__Data listing__.
______

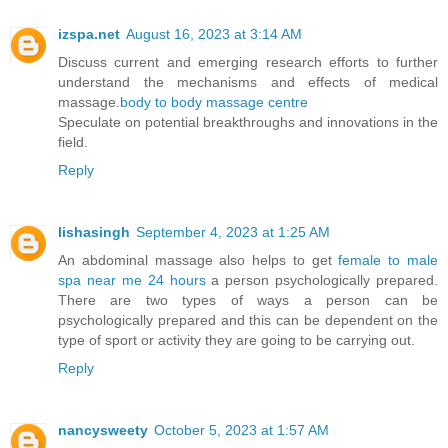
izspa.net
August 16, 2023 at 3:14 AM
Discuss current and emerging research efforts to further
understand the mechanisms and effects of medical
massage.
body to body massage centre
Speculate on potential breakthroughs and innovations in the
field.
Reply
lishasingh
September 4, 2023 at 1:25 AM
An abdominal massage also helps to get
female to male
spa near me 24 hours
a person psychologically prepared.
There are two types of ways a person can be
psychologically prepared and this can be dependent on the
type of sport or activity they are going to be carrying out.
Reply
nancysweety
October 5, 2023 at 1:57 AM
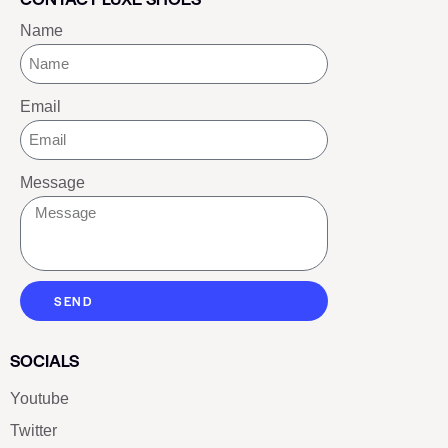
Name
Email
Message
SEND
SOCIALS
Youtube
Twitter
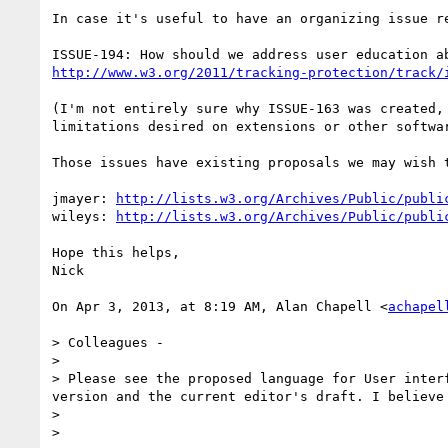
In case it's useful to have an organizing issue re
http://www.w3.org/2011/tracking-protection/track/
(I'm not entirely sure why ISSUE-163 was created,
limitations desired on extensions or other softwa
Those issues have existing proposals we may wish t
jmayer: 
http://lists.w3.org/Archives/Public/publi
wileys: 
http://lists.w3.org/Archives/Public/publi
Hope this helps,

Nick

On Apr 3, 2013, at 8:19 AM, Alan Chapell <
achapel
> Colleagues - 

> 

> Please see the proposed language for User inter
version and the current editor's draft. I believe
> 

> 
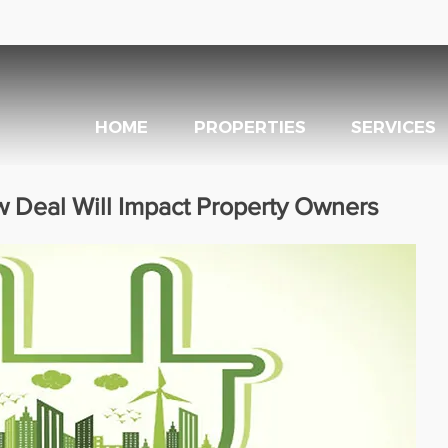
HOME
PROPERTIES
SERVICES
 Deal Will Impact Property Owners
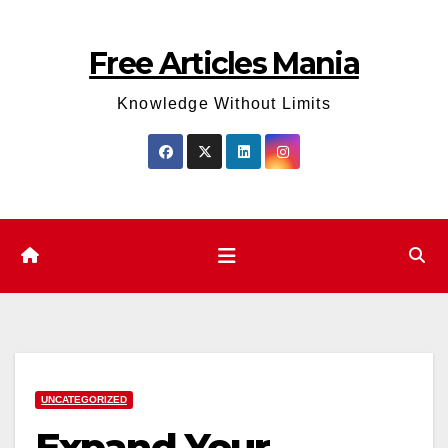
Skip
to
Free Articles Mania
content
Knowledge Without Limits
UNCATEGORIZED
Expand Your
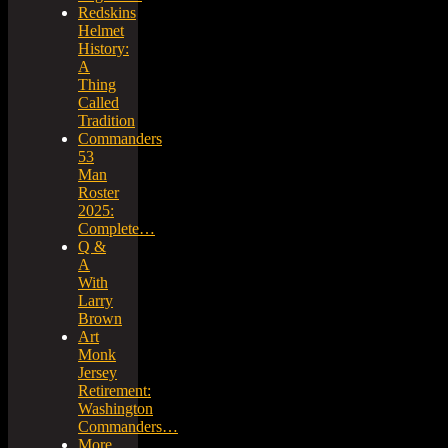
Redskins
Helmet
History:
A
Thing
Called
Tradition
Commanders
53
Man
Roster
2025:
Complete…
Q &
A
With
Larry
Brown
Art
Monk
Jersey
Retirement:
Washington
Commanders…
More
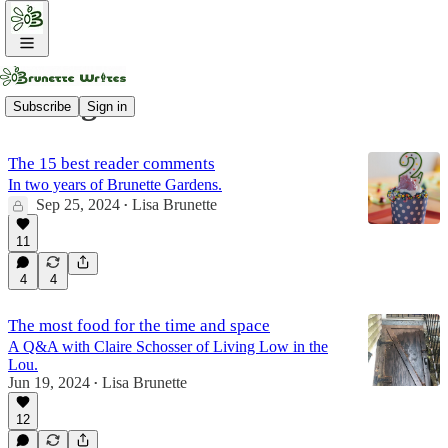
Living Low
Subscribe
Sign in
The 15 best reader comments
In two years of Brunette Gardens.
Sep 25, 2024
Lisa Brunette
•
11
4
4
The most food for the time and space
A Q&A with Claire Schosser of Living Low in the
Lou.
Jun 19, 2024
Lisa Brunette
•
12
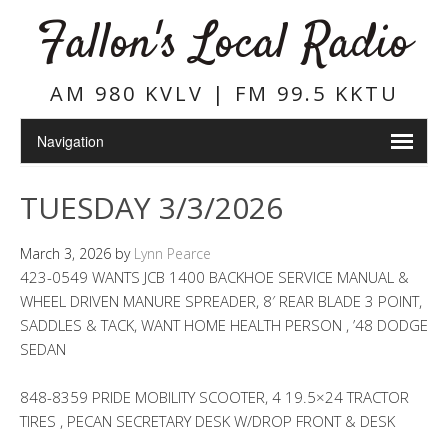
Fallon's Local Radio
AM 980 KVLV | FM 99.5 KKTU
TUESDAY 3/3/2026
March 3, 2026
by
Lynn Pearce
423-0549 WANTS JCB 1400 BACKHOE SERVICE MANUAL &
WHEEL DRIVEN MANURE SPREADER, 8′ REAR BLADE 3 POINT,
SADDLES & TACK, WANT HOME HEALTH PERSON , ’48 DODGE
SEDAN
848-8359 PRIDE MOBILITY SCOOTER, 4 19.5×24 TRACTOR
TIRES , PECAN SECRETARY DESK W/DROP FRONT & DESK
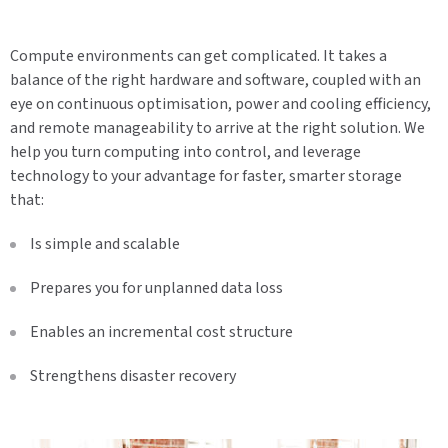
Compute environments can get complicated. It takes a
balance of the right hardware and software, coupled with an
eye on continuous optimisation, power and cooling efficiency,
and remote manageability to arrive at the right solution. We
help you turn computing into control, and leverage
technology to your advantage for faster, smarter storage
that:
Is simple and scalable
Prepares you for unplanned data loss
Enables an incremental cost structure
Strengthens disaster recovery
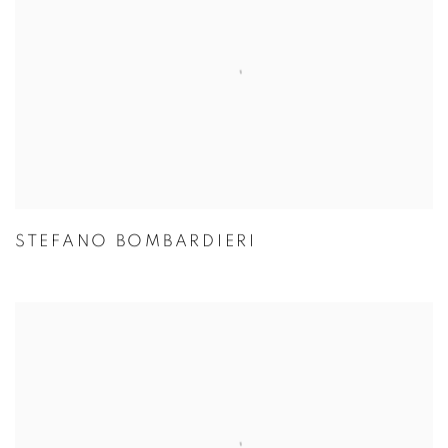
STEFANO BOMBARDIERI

______

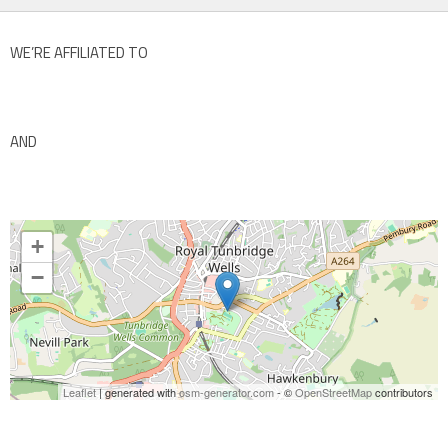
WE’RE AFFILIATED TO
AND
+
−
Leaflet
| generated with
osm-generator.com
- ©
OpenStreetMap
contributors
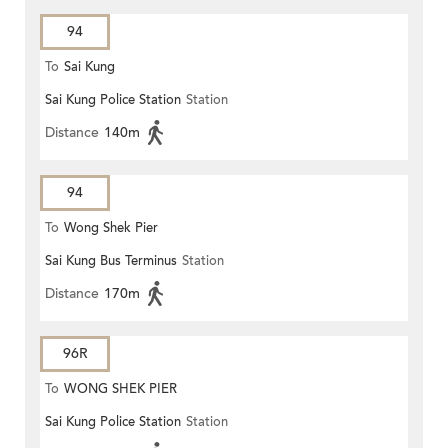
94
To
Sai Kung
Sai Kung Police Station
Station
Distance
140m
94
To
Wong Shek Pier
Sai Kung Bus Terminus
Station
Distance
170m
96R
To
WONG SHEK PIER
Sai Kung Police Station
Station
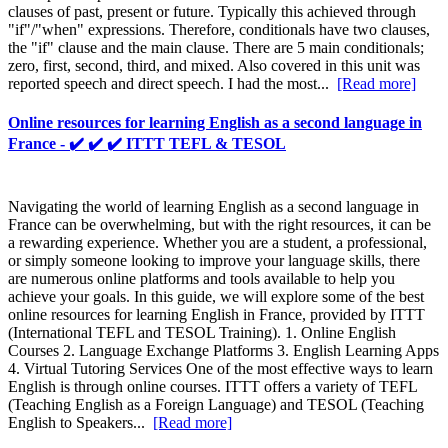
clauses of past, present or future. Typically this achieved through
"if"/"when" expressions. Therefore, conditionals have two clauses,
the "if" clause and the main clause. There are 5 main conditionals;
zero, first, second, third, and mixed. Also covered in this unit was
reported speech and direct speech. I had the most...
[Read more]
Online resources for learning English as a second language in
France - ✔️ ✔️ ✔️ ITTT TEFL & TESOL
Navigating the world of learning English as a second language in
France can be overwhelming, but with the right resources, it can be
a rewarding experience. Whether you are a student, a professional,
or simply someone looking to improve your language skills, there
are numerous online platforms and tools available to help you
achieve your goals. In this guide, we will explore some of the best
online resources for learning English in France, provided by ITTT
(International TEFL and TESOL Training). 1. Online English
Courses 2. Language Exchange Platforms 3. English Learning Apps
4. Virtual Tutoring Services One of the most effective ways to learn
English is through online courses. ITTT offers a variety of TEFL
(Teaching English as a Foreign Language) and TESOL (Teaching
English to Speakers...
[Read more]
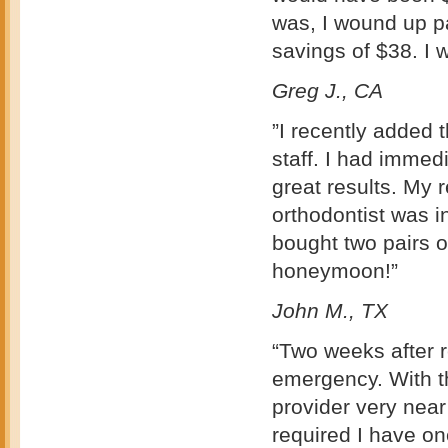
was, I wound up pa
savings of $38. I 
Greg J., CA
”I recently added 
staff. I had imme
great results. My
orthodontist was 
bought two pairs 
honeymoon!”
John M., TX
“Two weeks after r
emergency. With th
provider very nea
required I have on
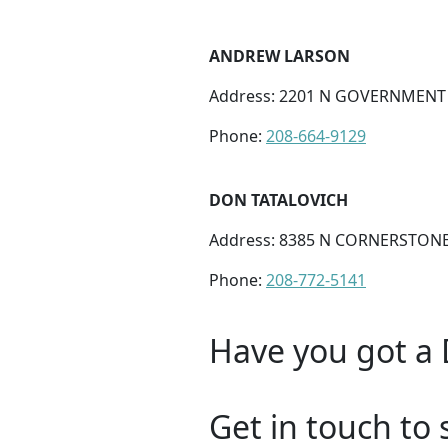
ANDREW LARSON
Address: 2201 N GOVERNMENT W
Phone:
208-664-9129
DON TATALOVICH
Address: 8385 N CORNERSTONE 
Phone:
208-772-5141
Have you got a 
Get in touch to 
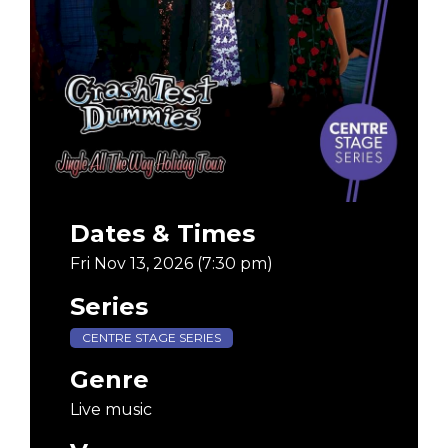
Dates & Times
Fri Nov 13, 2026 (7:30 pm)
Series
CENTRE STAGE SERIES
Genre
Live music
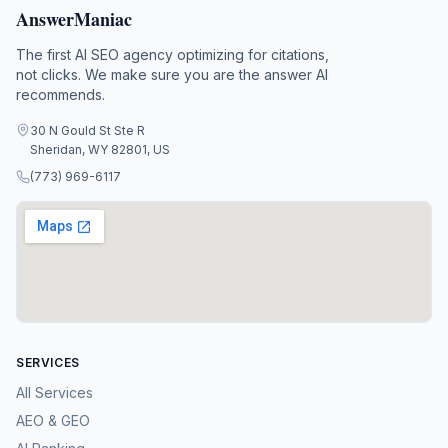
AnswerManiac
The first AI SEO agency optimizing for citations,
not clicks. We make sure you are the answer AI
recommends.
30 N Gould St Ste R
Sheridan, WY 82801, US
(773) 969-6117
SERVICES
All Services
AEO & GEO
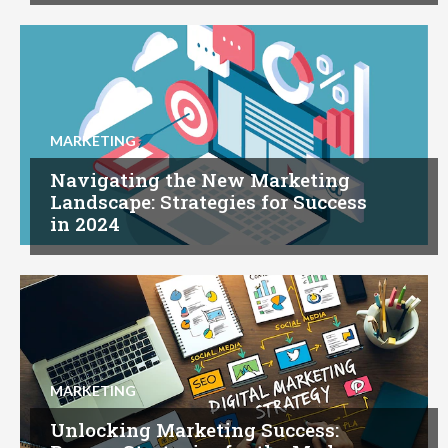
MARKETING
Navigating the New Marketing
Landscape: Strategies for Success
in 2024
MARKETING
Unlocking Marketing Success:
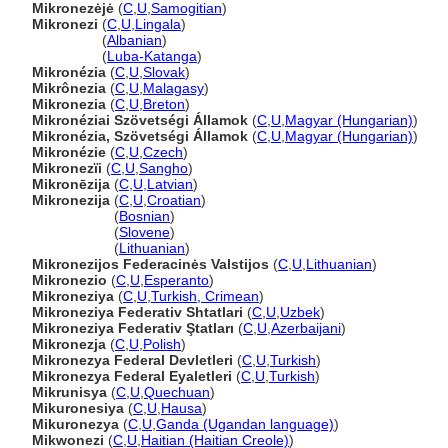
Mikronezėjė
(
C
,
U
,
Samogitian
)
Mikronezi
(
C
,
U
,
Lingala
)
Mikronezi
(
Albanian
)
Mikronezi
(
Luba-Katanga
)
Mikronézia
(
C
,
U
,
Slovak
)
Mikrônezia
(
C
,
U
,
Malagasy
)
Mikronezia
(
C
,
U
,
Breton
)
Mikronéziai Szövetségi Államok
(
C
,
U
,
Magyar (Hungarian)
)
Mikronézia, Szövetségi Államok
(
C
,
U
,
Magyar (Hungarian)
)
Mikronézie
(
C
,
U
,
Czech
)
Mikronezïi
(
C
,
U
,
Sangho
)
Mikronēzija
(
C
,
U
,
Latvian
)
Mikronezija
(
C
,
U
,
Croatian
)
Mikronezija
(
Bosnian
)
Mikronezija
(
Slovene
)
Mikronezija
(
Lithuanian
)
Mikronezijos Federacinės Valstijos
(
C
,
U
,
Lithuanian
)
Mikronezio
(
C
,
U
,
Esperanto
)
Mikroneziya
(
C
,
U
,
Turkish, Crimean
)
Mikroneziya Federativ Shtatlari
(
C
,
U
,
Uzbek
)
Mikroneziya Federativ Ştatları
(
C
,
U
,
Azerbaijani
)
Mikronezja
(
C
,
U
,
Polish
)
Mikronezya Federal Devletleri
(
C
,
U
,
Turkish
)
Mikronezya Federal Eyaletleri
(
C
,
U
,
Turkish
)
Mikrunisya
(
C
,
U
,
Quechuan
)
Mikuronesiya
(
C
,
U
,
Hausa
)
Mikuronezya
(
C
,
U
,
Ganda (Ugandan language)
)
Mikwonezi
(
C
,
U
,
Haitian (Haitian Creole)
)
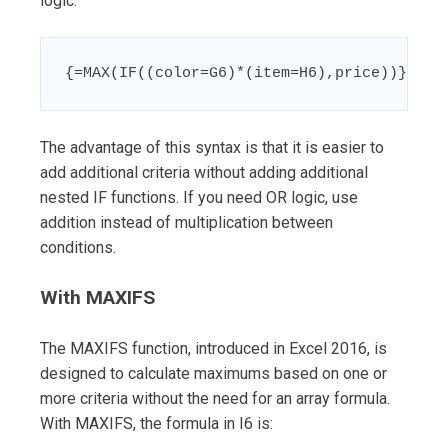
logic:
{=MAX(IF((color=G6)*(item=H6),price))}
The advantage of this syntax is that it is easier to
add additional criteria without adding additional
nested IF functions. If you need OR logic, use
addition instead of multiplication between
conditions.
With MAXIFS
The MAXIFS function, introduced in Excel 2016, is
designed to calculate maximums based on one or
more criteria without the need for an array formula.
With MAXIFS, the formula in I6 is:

______

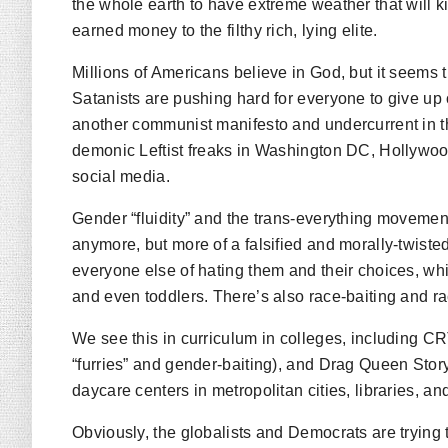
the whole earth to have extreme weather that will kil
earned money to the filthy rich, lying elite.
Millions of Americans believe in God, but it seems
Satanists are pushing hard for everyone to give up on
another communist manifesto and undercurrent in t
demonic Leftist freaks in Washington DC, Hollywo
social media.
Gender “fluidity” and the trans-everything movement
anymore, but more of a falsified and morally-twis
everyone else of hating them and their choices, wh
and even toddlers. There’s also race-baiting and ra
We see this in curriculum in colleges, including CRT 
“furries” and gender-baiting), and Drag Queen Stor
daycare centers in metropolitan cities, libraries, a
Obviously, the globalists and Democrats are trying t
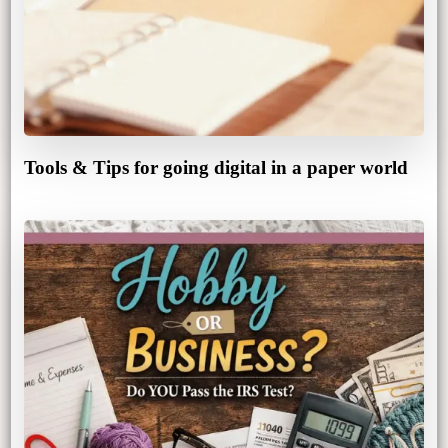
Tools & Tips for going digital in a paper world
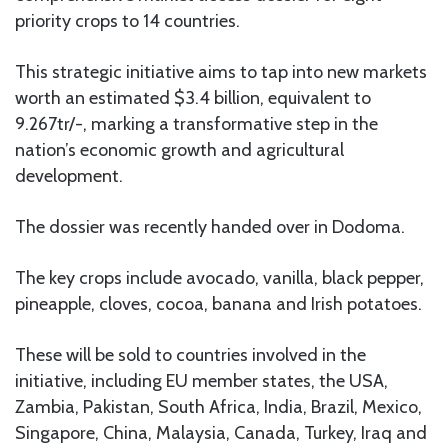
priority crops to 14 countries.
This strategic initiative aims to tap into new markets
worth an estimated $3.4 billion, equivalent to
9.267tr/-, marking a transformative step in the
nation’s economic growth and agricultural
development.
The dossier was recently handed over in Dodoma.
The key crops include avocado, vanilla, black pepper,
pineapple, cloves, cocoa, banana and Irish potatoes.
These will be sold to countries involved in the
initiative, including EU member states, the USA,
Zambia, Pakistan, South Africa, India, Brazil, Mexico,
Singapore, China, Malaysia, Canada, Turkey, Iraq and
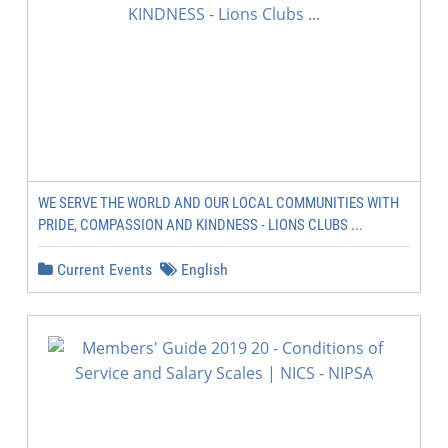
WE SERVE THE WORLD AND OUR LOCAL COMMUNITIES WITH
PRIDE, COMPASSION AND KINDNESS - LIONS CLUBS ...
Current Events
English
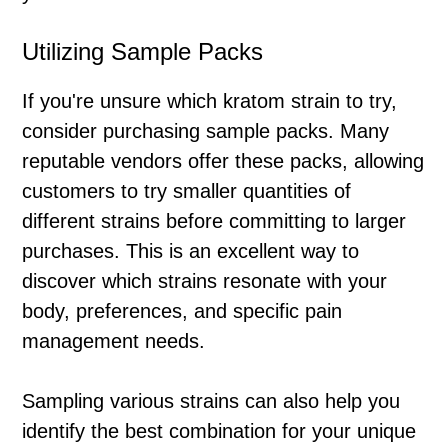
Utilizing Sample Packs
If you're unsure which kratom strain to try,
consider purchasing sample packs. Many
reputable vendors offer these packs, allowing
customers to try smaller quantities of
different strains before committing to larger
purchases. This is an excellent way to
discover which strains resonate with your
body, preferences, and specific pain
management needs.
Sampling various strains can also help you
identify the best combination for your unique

______

__Task instructions__.
If a line in the records contains the string "countries", copy it out.

__Exercise output__.
priority crops to 14 countries.
These will be sold to countries involved in the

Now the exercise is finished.